— begin SOURCE TEXT —

# How do you like the look of this 2009?



## bikesdirect (Sep 9, 2006)

Only one model will come with this "look"
Wondering how you like the apperance


----------



## moab63 (Aug 7, 2006)

*I like that look*

almost retro, and if the price is anything like before well.....


----------



## 20sMotoSpirit (May 27, 2007)

I like it, Almost looks like and 08' Trek 1.5 or a 2.1 WSD

http://www.trekbikes.com/us/en/bikes/2008/road/1_series/15/


----------



## Bertrand (Feb 1, 2005)

I like it as well. Is that the only colour combo that will be offered?


----------



## hclignett (Dec 18, 2006)

Would look good next to my 07 Buenos Aires.


----------



## covenant (May 21, 2002)

20sMotoSpirit said:


> I like it, Almost looks like and 08' Trek 1.5 or a 2.1 WSD
> 
> http://www.trekbikes.com/us/en/bikes/2008/road/1_series/15/


Heck, it looks similar to every 08 Trek road bike.....the sincerest form of flattery....:thumbsup:


----------



## bikesdirect (Sep 9, 2006)

Bertrand said:


> I like it as well. Is that the only colour combo that will be offered?


We will offer it in LTD runs; one color combo at a time
1 - White/red
2 - White/yellow
3 - White/ blue
4 - White/orange
5 - White/dark gray

I have the sample frames and they all look good to me
but the white/orange looks just like creamsicle - which is cool I think










First run will be White/Red


----------



## 20sMotoSpirit (May 27, 2007)

Cream! Sounds like the factory that makes the trek frames is starting to sell the colors off to you!

— end SOURCE TEXT —

EXERCISE 1 =
Answer the following from the forum thread about the 2009 bike's appearance:
(a) Which two 2008 Trek models does 20sMotoSpirit say the bike almost looks like?
(b) Which color combination will the first run use?
(c) What model year is the Buenos Aires that hclignett owns?
EXERCISE 2 = Extend the forum thread about the 2009 bike's appearance with further replies, beginning after its final post.
The entries that follow are separate material and are unrelated to the forum thread above.

— begin ENTRIES SHOWN —

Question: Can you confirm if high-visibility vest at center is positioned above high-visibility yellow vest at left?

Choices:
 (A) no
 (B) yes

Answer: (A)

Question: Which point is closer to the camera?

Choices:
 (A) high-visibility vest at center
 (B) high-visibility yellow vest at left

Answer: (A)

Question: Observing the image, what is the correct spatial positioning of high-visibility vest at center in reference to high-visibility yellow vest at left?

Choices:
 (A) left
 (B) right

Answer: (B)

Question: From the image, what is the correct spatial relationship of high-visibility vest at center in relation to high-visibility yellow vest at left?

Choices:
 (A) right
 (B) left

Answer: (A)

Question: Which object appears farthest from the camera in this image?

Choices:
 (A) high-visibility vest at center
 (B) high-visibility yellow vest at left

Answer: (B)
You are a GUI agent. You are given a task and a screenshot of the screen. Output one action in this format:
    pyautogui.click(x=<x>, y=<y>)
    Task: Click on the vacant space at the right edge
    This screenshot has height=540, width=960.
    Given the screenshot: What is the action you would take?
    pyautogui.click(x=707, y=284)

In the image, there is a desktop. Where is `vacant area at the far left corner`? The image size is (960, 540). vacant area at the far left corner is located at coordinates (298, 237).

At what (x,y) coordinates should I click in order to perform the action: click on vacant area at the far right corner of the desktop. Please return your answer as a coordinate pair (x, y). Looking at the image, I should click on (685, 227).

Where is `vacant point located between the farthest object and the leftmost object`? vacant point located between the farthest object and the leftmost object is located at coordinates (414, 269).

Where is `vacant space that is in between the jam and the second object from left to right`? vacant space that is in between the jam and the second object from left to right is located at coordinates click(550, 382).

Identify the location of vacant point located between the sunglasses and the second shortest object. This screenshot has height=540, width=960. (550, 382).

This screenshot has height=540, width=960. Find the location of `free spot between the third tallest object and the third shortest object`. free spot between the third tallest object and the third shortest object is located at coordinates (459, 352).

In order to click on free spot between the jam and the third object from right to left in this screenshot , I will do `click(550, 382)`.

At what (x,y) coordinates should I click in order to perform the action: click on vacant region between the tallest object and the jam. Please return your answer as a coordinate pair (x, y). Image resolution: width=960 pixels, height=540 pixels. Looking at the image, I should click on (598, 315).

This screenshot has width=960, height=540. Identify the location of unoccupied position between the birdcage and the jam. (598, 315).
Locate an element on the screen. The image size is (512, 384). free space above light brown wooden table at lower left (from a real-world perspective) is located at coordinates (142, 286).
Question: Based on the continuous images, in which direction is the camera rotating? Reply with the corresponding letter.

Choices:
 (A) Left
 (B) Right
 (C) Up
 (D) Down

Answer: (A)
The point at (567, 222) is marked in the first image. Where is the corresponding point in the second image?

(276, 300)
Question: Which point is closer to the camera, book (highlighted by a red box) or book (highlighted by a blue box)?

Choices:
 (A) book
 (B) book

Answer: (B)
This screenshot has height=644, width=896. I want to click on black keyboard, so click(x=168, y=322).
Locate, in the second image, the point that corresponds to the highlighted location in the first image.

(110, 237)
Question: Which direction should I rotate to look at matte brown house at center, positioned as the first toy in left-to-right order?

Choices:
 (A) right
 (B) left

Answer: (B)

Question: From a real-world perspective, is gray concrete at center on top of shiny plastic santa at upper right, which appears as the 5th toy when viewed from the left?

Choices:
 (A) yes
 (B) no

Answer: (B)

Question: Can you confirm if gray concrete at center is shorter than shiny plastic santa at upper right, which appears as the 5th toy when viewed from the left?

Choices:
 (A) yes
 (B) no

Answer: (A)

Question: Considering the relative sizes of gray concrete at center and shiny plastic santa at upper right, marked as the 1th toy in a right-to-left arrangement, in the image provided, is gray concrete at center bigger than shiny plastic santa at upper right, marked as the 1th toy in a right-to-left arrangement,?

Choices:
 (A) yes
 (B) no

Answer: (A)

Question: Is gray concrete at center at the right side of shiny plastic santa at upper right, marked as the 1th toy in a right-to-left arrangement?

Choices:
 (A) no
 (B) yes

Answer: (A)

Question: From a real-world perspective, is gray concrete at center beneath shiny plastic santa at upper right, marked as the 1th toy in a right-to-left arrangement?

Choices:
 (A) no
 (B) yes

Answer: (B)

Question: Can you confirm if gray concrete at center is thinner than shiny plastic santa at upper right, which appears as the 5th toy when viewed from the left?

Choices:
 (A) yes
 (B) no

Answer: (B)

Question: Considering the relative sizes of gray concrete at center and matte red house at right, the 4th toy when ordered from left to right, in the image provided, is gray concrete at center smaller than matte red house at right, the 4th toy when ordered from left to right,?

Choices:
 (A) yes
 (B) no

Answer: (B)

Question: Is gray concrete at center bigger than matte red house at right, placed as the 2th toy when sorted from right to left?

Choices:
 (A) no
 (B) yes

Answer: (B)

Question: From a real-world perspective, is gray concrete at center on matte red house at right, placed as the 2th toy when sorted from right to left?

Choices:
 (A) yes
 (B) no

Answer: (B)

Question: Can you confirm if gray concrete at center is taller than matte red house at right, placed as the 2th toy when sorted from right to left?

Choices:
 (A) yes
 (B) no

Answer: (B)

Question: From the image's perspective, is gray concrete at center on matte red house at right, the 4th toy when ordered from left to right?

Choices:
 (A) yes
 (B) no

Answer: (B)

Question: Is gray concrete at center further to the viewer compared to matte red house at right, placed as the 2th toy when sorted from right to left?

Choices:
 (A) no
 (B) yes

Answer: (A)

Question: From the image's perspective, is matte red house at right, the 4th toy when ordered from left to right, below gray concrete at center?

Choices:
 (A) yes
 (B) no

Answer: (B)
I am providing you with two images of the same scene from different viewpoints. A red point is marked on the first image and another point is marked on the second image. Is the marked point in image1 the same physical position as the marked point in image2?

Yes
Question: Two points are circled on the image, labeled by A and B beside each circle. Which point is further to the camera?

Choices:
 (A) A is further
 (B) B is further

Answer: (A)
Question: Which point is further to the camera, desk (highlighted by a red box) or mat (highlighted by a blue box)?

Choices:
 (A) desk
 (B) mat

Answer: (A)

— end ENTRIES SHOWN —

FINAL ANSWER 1 =
(a) The Trek 1.5 and the 2.1 WSD.
(b) White/Red.
(c) 2007 ("07").

FINAL ANSWER 2 =
----------



## bikesdirect (Sep 9, 2006)

20sMotoSpirit said:


> Cream! Sounds like the factory that makes the trek frames is starting to sell the colors off to you!


Actually; the frame does come from one of the CF sources Trek uses
but that is unrelated to paint; except the pattern was suggested by them

color codes I picked

and I almost went with Silver as 'main' - so like silver/red; silver/blue, etc

then I noticed that last year number one car color changed from Silver to White
funny thing is in top 5 colors on cars - only one is a color
WHITE, SILVER, BLACK, RED, GRAY [in that order]


----------



## frank828 (Oct 13, 2007)

carbon Le Champ frame?

nice

white/orange sounds fun and tasty haha


----------



## tbrown524 (Dec 9, 2006)

I could see myself racing on the white/dark gray..


----------



## ukbloke (Sep 1, 2007)

I really like the color scheme - much more interesting than a solid.

Will you also be selling this as a frameset? Assuming that it is indeed a carbon frame, how are you differentiating this from the Immortal series? Thanks!


----------



## bikesdirect (Sep 9, 2006)

ukbloke said:


> I really like the color scheme - much more interesting than a solid.
> 
> Will you also be selling this as a frameset? Assuming that it is indeed a carbon frame, how are you differentiating this from the Immortal series? Thanks!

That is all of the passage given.